<<<<

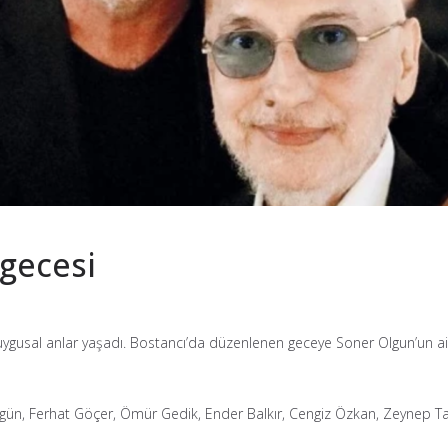
gecesi
 duygusal anlar yaşadı. Bostancı’da düzenlenen geceye Soner Olgun’un ail
Ergün, Ferhat Göçer, Ömür Gedik, Ender Balkır, Cengiz Özkan, Zeynep 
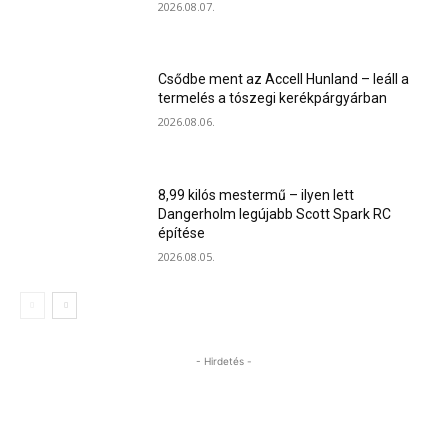
2026.08.07.
Csődbe ment az Accell Hunland – leáll a
termelés a tószegi kerékpárgyárban
2026.08.06.
8,99 kilós mestermű – ilyen lett
Dangerholm legújabb Scott Spark RC
építése
2026.08.05.
- Hirdetés -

>>>>

# Assigned task:
Print the whole listing above once more, word for word, without its pictures.

# Response box:
gecesi
 duygusal anlar yaşadı. Bostancı’da düzenlenen geceye Soner Olgun’un ail
Ergün, Ferhat Göçer, Ömür Gedik, Ender Balkır, Cengiz Özkan, Zeynep 
2026.08.07.
Csődbe ment az Accell Hunland – leáll a
termelés a tószegi kerékpárgyárban
2026.08.06.
8,99 kilós mestermű – ilyen lett
Dangerholm legújabb Scott Spark RC
építése
2026.08.05.
- Hirdetés -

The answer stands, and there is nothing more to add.